Por sua vez, os painéis cerâmicos Fluid Valley [Vale fluído], de Niccolò Rossi, procuram transcrever esta fluidez dos elementos orgânicos, criando uma forma que ganha vida própria e que se desenha a si mesma, perdendo o artista o controlo absoluto de como a forma física do material se molda à realidade da superfície e como a própria cor desenha um fluxo. No final, temos uma forma que nos remete inteiramente para a morfologia dos terrenos do Douro.
Mechanical lines por sua vez remetem para o movimento e para a tecnologia que fazer vinho impõe nos dias de hoje. Ao lado da fluidez que aparentam os terrenos da vindima, existe um fluxo tecnológico, uma modernização, que ultrapassa o natural e o orgânico, composto por linhas de transporte, retas, auto-estradas, linhas da internacionalização de um produto que é fruto das tensões da globalização. Mechanical lines, tal como o título indica, são linhas construídas a partir de movimentos mecanizados que extrapolam o natural, o humano.

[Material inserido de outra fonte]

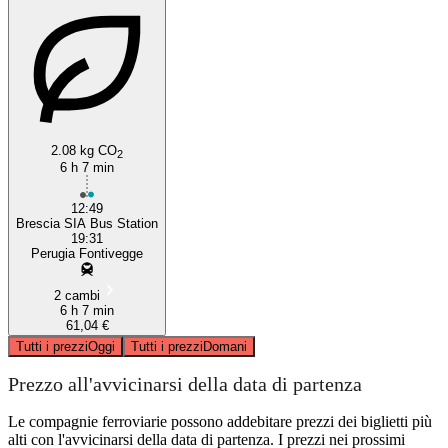
2.08 kg CO
2
6 h 7 min
12:49
Brescia SIA Bus Station
19:31
Perugia Fontivegge
2 cambi
6 h 7 min
61,04 €
Tutti i prezzi
Oggi
Tutti i prezzi
Domani
Prezzo all'avvicinarsi della data di partenza
Le compagnie ferroviarie possono addebitare prezzi dei biglietti più
alti con l'avvicinarsi della data di partenza. I prezzi nei prossimi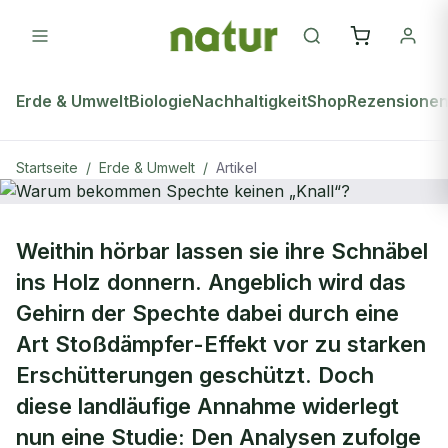
Erde & Umwelt
Biologie
Nachhaltigkeit
Shop
Rezensione
Startseite
/
Erde & Umwelt
/
Artikel
ERDE & UMWELT
Weithin hörbar lassen sie ihre Schnäbel
Warum bekommen Spechte keinen
ins Holz donnern. Angeblich wird das
„Knall“?
Gehirn der Spechte dabei durch eine
Art Stoßdämpfer-Effekt vor zu starken
Erschütterungen geschützt. Doch
diese landläufige Annahme widerlegt
nun eine Studie: Den Analysen zufolge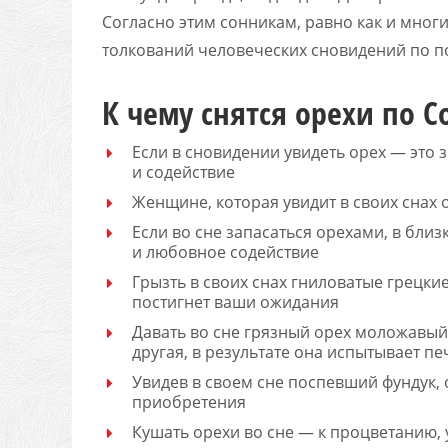
Согласно этим сонникам, равно как и мног
толкований человеческих сновидений по по
К чему снятся орехи по 
Если в сновидении увидеть орех — это
и содействие
Женщине, которая увидит в своих снах 
Если во сне запасаться орехами, в бл
и любовное содействие
Грызть в своих снах гниловатые грецки
постигнет ваши ожидания
Давать во сне грязный орех моложавый 
другая, в результате она испытывает п
Увидев в своем сне поспевший фундук,
приобретения
Кушать орехи во сне — к процветанию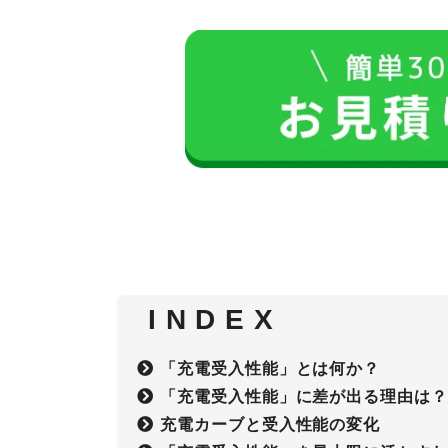
I N D E X
「充電受入性能」とは何か？
「充電受入性能」に差が出る理由は
充電カーブと受入性能の変化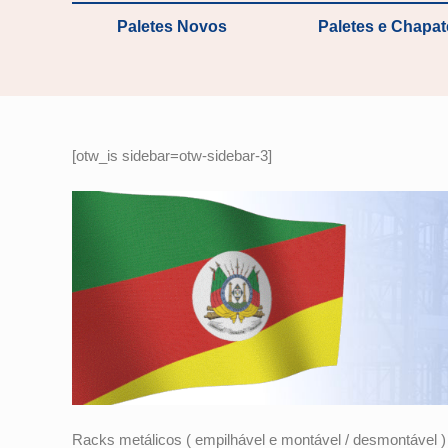
Paletes Novos
Paletes e Chapa
[otw_is sidebar=otw-sidebar-3]
Racks metálicos ( empilhável e montável / desmontável )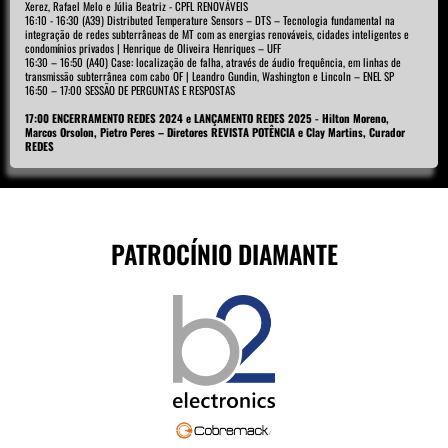
Xerez, Rafael Melo e Júlia Beatriz - CPFL RENOVÁVEIS
16:10 - 16:30 (A39) Distributed Temperature Sensors – DTS – Tecnologia fundamental na
integração de redes subterrâneas de MT com as energias renováveis, cidades inteligentes e
condomínios privados | Henrique de Oliveira Henriques – UFF
16:30 – 16:50 (A40) Case: localização de falha, através de áudio frequência, em linhas de
transmissão subterrânea com cabo OF | Leandro Gundin, Washington e Lincoln – ENEL SP
16:50 – 17:00 SESSÃO DE PERGUNTAS E RESPOSTAS
17:00 ENCERRAMENTO REDES 2024 e LANÇAMENTO REDES 2025 - Hilton Moreno,
Marcos Orsolon, Pietro Peres – Diretores REVISTA POTÊNCIA e Clay Martins, Curador
REDES
PATROCÍNIO DIAMANTE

Com base nesta ideia, Niccolò Rossi construiu um “totem” com o título de Etopico, uma palavra inventada por si que lhe remetia para a ideia de ET + Utópico [Utopia extraterrestre], sendo que a base desta peça escultórica envolvida por cerâmica é cartão canelado, extraído de caixas de transporte industrial, e cujo fabrico dota este material de linha próprias, geométricas e mecânicas.
Tornando minhas as palavras de Sofia dos Santos e Niccolò Rossi, não é de estranhar que as metáforas sensoriais se multipliquem pelas linhas, pois estas passam a ser um lugar onde as fronteiras se dissolvem, os contornos se derretem e tornam líquidos; e o unitário se desvanece gradualmente. Um lugar onde diferentes essências, cernes, se misturam, unem, casam, como o vinho que “discorre” aromas pelo paladar, que ganha forma pelo tom. Este é o lugar onde muitas ideias diferentes existem juntas, frequentemente misturando-se e produzindo qualquer coisa nova. Nesta exposição as linhas são usadas e derretem-se numa matéria liquida, a cerâmica, que absorve a forma das linhas e a solidifica em qualquer coisa combinada, mas nova. O resultado é um objecto que estende as linhas ao real e faz do real uma linha, transpondo o limiar entre a representação e o representado, com a certeza que ambos são sempre construções de um real.